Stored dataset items
## START
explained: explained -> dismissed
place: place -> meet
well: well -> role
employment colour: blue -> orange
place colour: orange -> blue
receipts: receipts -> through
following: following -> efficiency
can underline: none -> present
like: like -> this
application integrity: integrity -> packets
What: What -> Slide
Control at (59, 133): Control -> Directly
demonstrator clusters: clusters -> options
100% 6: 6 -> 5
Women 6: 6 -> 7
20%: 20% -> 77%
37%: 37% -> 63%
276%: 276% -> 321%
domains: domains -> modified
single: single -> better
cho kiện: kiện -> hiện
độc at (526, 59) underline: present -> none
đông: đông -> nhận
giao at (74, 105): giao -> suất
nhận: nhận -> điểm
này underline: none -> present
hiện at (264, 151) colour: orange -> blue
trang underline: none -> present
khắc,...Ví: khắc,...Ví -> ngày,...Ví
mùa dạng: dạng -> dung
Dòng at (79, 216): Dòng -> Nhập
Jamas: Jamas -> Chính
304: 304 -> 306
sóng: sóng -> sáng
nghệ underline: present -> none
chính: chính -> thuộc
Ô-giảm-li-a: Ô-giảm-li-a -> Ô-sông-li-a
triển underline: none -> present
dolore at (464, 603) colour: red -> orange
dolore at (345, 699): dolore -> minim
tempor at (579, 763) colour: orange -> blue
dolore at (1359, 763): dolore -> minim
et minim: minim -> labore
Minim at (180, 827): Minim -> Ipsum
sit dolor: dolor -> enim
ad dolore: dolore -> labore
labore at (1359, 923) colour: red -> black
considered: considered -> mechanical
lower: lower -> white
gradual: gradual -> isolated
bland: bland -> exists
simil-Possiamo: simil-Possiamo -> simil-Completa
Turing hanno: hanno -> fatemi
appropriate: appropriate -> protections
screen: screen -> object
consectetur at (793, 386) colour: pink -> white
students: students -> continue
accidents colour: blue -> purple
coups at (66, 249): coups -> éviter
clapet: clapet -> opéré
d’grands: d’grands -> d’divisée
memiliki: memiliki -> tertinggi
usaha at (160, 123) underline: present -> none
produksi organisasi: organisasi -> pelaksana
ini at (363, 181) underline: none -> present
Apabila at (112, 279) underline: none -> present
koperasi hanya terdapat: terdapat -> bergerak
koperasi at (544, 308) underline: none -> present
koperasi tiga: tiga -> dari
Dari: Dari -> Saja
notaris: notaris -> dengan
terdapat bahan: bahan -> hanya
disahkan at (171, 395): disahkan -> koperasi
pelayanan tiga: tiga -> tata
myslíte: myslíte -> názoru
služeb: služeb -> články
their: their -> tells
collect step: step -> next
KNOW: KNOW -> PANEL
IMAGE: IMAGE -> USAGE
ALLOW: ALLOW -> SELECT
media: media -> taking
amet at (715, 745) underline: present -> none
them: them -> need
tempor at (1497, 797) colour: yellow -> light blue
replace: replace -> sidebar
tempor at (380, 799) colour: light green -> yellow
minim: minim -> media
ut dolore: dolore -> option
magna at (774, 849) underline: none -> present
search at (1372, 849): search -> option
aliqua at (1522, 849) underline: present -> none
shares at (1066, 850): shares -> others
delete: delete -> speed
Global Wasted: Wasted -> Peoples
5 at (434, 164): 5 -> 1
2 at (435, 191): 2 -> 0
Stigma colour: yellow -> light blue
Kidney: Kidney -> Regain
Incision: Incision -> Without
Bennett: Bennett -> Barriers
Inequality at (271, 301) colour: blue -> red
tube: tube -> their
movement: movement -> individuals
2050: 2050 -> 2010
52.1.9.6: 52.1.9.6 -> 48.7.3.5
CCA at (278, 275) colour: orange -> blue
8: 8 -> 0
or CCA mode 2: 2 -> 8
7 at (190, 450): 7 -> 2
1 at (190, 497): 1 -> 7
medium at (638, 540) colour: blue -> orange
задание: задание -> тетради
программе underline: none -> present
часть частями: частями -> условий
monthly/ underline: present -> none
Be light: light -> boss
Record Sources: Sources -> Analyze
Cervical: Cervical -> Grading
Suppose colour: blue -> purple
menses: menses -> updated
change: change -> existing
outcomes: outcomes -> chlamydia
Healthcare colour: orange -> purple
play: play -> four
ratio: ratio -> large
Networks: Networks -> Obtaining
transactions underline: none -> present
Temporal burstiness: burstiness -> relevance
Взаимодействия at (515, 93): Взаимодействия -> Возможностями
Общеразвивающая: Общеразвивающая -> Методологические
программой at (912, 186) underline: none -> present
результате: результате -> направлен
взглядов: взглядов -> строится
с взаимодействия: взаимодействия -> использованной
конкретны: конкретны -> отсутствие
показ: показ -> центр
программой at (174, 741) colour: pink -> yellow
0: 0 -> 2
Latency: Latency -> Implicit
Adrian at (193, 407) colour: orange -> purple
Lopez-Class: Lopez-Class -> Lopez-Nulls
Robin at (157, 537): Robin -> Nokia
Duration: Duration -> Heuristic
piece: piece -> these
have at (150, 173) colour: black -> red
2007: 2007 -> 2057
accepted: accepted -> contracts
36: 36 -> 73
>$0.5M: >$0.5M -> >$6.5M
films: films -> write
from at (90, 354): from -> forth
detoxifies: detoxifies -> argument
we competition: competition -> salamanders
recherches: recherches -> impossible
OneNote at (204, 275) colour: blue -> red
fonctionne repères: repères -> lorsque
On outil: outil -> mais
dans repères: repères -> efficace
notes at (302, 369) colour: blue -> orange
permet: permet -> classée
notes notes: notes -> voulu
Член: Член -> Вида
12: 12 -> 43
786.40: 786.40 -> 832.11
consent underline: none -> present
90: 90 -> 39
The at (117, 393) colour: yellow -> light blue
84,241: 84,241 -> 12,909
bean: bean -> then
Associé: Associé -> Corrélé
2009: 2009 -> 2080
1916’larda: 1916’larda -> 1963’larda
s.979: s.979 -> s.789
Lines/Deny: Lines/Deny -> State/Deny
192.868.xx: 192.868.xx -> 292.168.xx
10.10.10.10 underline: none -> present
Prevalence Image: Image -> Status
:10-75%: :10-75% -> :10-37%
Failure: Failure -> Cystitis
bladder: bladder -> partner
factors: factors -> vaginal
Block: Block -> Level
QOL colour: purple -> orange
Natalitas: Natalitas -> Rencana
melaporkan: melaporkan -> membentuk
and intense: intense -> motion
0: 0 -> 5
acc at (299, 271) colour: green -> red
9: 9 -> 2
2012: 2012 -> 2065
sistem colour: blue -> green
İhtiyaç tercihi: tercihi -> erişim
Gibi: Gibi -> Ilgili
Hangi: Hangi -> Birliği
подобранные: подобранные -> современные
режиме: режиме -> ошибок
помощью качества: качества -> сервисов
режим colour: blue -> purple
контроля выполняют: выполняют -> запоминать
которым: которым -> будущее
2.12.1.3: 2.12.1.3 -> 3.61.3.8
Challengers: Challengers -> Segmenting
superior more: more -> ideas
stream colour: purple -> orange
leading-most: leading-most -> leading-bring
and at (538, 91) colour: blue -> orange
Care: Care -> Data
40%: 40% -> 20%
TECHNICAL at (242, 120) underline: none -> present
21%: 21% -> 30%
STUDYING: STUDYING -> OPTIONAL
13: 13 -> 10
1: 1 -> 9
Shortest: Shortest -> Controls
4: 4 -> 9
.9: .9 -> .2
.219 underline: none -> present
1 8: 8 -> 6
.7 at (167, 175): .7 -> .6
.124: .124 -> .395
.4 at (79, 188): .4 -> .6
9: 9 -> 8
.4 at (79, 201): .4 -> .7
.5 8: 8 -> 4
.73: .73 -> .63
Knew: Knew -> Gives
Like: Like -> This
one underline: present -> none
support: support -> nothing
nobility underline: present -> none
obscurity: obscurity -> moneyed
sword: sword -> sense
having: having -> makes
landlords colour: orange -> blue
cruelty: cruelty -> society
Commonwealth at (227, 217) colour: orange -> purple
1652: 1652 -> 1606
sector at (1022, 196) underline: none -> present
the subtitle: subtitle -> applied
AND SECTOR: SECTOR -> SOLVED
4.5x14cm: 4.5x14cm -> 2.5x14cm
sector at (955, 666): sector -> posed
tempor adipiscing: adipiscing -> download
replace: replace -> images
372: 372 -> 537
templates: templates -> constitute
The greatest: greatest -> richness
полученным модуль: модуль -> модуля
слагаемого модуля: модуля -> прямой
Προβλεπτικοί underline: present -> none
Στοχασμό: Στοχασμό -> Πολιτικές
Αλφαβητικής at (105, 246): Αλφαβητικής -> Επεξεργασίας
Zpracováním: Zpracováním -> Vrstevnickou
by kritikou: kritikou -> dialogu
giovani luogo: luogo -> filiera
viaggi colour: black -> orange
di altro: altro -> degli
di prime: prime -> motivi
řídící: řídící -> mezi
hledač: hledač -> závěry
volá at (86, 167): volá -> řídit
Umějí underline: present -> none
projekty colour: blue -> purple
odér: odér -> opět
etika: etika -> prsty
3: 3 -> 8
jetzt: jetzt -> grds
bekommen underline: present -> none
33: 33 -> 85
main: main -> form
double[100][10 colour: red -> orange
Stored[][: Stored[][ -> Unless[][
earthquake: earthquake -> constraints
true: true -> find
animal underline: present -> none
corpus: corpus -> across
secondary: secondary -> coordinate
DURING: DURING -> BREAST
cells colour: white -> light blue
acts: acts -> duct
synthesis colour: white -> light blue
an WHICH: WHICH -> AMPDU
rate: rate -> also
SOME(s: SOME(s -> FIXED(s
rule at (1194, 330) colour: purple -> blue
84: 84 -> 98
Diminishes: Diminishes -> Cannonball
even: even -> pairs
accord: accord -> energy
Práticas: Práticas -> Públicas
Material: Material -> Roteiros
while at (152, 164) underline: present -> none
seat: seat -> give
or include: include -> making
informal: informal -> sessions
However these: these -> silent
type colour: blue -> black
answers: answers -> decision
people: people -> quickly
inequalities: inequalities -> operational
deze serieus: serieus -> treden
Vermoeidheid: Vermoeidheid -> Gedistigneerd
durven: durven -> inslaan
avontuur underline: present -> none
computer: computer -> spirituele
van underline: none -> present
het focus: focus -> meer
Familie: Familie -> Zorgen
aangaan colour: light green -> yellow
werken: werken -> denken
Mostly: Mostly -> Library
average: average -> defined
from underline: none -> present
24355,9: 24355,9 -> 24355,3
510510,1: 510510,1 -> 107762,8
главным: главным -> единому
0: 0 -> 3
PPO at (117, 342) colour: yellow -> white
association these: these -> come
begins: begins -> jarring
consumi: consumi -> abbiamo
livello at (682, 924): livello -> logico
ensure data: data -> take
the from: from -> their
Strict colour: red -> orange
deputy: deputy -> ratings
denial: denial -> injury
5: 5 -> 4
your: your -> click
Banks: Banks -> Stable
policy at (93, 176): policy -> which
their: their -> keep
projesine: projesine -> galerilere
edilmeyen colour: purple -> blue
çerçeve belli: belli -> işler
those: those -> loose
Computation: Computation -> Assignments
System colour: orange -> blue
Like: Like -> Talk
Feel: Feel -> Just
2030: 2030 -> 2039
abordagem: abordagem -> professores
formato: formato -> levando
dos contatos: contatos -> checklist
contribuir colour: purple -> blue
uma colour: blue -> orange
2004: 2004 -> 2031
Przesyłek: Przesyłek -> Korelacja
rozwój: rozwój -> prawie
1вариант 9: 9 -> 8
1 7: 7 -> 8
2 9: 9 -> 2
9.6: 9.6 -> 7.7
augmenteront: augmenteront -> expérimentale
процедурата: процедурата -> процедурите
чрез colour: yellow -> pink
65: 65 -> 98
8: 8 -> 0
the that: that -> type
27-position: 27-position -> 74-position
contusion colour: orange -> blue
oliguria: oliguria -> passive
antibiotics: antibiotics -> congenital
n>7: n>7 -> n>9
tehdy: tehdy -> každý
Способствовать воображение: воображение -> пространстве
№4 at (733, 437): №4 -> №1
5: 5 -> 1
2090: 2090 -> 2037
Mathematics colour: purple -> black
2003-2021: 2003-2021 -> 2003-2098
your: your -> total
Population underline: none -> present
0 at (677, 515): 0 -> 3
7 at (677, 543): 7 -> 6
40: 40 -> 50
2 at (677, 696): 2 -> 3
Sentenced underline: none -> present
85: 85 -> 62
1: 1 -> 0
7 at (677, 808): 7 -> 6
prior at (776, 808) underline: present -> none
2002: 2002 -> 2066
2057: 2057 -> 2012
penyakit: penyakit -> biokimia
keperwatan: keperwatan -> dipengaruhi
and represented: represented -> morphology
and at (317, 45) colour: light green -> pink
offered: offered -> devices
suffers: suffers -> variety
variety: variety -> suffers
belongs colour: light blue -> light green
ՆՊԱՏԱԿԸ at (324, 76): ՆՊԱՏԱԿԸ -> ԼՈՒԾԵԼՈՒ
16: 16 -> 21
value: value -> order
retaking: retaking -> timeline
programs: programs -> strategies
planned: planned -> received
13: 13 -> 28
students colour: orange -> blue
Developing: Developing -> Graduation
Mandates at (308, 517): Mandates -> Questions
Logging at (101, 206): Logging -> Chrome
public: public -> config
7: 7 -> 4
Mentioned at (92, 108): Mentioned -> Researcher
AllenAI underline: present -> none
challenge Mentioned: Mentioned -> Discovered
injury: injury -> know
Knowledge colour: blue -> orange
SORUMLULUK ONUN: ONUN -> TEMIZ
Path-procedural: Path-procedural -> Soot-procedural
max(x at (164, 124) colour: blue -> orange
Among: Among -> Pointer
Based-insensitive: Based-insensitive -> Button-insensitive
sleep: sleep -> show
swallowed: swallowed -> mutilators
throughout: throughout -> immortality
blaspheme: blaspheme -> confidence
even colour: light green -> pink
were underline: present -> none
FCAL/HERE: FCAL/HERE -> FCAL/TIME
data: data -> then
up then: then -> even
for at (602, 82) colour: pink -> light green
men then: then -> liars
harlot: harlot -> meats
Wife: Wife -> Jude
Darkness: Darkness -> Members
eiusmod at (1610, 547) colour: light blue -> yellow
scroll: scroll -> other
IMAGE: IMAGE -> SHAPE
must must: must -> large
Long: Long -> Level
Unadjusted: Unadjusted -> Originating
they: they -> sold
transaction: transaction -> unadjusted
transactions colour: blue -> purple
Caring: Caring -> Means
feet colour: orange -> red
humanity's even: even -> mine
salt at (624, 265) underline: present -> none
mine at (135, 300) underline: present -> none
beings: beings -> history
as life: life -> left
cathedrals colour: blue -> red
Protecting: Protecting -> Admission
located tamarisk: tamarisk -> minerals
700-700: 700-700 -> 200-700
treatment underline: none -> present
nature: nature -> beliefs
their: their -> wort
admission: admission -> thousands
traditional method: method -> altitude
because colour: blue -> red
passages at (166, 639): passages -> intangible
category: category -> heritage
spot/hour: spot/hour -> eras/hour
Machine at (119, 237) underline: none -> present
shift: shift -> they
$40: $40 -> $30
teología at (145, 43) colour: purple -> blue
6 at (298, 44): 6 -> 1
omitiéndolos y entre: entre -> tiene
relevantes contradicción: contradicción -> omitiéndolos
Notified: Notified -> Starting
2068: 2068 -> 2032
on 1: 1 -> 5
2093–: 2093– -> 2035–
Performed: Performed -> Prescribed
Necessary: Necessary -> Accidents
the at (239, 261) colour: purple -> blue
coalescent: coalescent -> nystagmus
## END
Exercise requirements:
Copy out the lines of the data above verbatim, from the start of the data through the line containing "What: What -> Slide", inclusive.

Final result:
explained: explained -> dismissed
place: place -> meet
well: well -> role
employment colour: blue -> orange
place colour: orange -> blue
receipts: receipts -> through
following: following -> efficiency
can underline: none -> present
like: like -> this
application integrity: integrity -> packets
What: What -> Slide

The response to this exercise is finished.